**ESERCIZIO**: Riscrivi il testo in esame partendo da "Non c'è un più" e proseguendo fino a "il suo partito.", con "leader" sostituito da "capo".

== TESTO IN ESAME

Due partiti sotto intervento, con sintomi diversi ma afflitti della stessa malattia: il Pd cerca un cuore nuovo, a FI il suo gli sta stretto. Entrambi nati con vocazione maggioritaria, hanno raggiunto la vetta per poi crollare come un castello di carte. Giovani dinosauri politici, che non si sono saputi evolvere. Il risultato è che un partito è senza un leader e uno non vive senza il suo.
Il PD doveva rappresentare la Sinistra Italiana
Ne ha inglobato l'elettorato, e forti anche dei voti che un tempo erano del P.C.I. Fecero il loro ingresso in parlamento nel 2008, parte di quell'elettorato si sente tradito, per la corsa verso il centro sin dagli esordi che ha ridotto l'ala sinistra a minoranza del partito.
Fatto questo fu subito denunciato e preso a picconate in Parlamento dal Presidente emerito Cossiga che in aula sottolineava la lontananza rispetto agli ideali e le personalità della Sinistra Italiana quali quelle del “glorioso Partito Comunista”. Il suo intervento in un video Youtube al dal minuto 8:19:
“Erano i tempi di Berlinguer e non di Valter Veltroni” tuonava Cossiga.
Candidato PD: deriva a destra del partito
Accuse del giovane candidato alla segreteria PD Dario Corallo, mosse al proprio partito durante il Congresso del PD. Corallo infatti afferma che “non ci rendiamo conto che abbiamo elevato a scienza assoluta quelle che sono scelte politiche di solito di Destra”.
Al Partito Democratico manca quindi un identità condivisa, l'ideologia del partito è cambiata nel tempo a seconda di chi ne era alla guida, in modo radicale.
Non c'è un più programma ideologico e battaglie concrete. Il PD ancora dovrebbe decidere chi e cosa vuole sostenere, dovrebbe decidere a questo punto se stare a destra o a sinistra (percepita ormai quasi un offesa), decidere cosa vuole fare da grande, e solo dopo scegliere un leader.
Intanto a destra Si, Silvio c'è
Forza Italia, invece, non ha saputo trovare un leader al suo interno capace di prendere il posto di Silvio Berlusconi, il quale ogni volta deve "scendere in campo" per salvare il suo partito.

====
== DATI RACCOLTI

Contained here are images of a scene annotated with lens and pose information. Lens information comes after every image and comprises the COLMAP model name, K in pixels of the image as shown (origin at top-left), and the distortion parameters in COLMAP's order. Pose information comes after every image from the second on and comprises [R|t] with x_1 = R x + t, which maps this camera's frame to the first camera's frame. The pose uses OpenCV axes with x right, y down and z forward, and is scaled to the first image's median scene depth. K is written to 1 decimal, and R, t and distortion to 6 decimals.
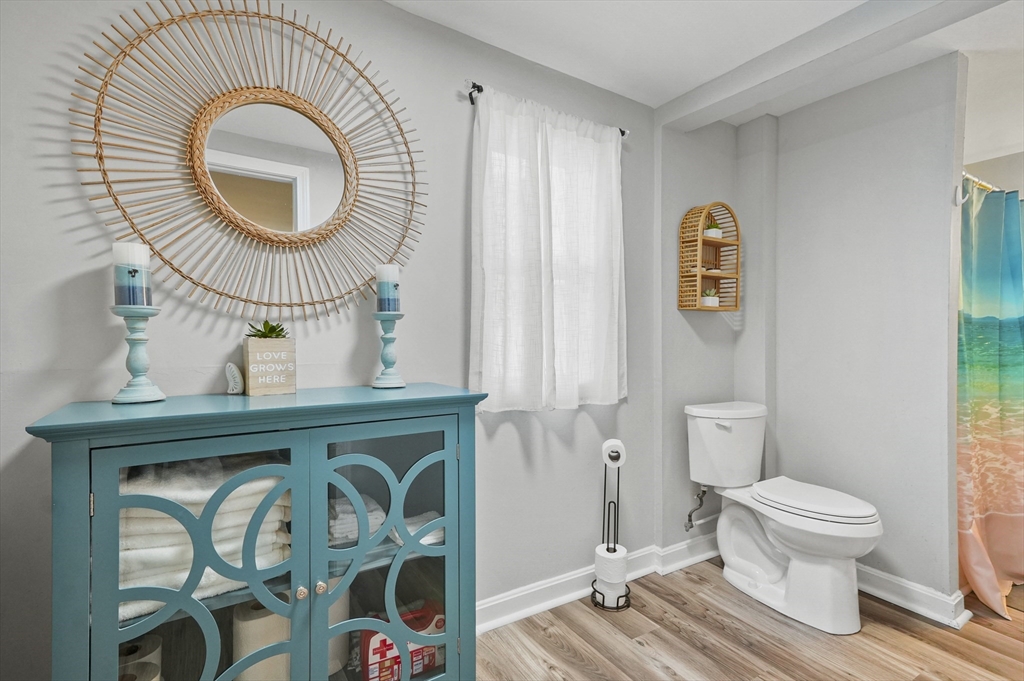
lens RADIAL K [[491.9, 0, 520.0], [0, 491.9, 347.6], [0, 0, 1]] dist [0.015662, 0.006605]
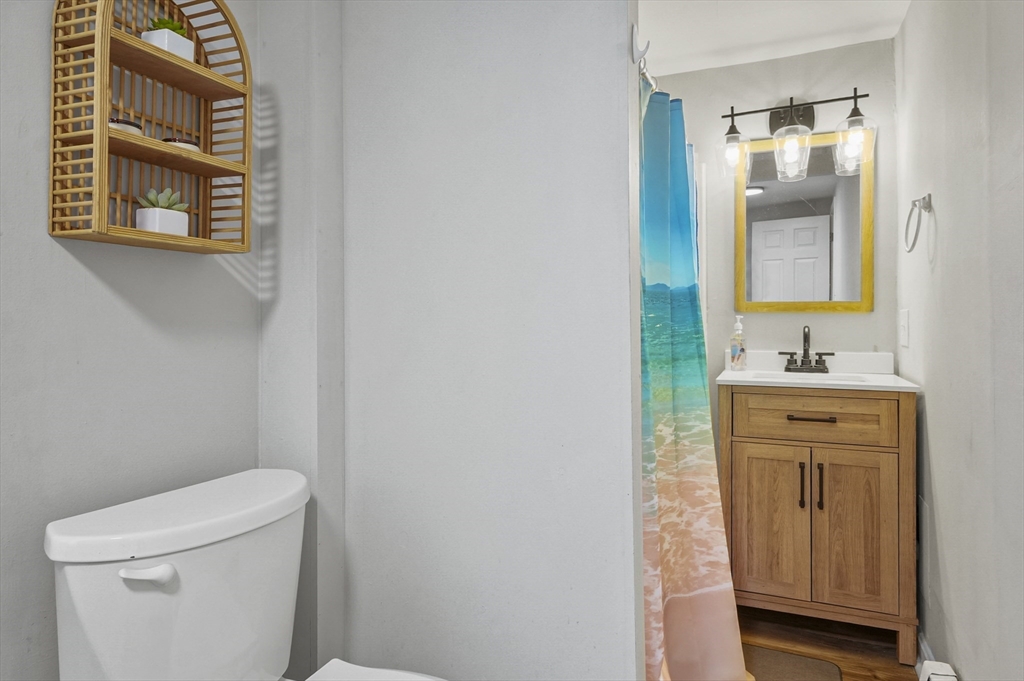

====

**SOLUZIONE**:
Non c'è un più programma ideologico e battaglie concrete. Il PD ancora dovrebbe decidere chi e cosa vuole sostenere, dovrebbe decidere a questo punto se stare a destra o a sinistra (percepita ormai quasi un offesa), decidere cosa vuole fare da grande, e solo dopo scegliere un capo.
Intanto a destra Si, Silvio c'è
Forza Italia, invece, non ha saputo trovare un capo al suo interno capace di prendere il posto di Silvio Berlusconi, il quale ogni volta deve "scendere in campo" per salvare il suo partito.